*** Study text ***
India’s economy likely contracted for the second consecutive quarter, according to a team of economists that included Michael Patra, the central bank’s deputy governor in charge of monetary policy, pushing the country into an unprecedented recession.
Gross domestic product contracted 8.6% in the quarter ending September, the Reserve Bank of India showed in its first published ‘immediate report’, which is an estimate based on high-frequency data. The economy had plummeted about 24% between April and June.
“India entered a technical recession in the first half of 2020-21 for the first time in its history,” the authors wrote. The government is due to publish official statistics on November 27.
The Reserve Bank’s number is driven by cost cuts at companies that increased operating profit even as sales fell. The team of authors also used a series of indicators, from vehicle sales to bank liquidity, to point out prospects for improvement for October. If this recovery continues, the Indian economy will grow again in the October-December quarter, earlier than was projected by Governor Shaktikanta Das last month, when he promised to maintain accommodative monetary policy.
*** End of Study text ***
*** Records shown ***
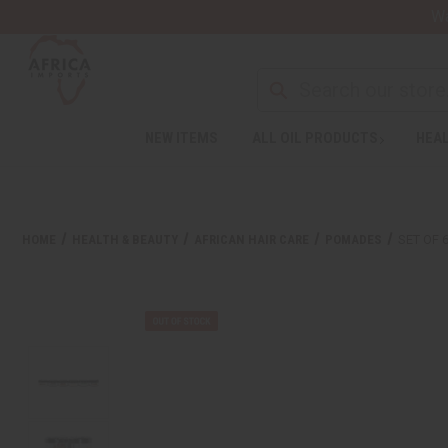
Wa
NEW ITEMS
ALL OIL PRODUCTS
HEAL
HOME
HEALTH & BEAUTY
AFRICAN HAIR CARE
POMADES
SET OF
*** End of Records shown ***
◆ What is being asked ◆
Continue the article on India's economic contraction, starting after its last sentence. The entries come from a different source than the article on India's recession.

◆ Answer area ◆
However, “there is a serious risk of generalization of pressures on prices, dislodging inflation expectations, fueling a loss of credibility in policy interventions,” the team of economists wrote in the Reserve Bank bulletin. They also highlighted the risks to the global growth of a second wave of coronavirus infections.
“Lurking around the corner is the third major risk: stress is intensifying among households and businesses, which has been delayed but not mitigated and could spread to the financial sector,” the economists concluded. “We live in challenging times.”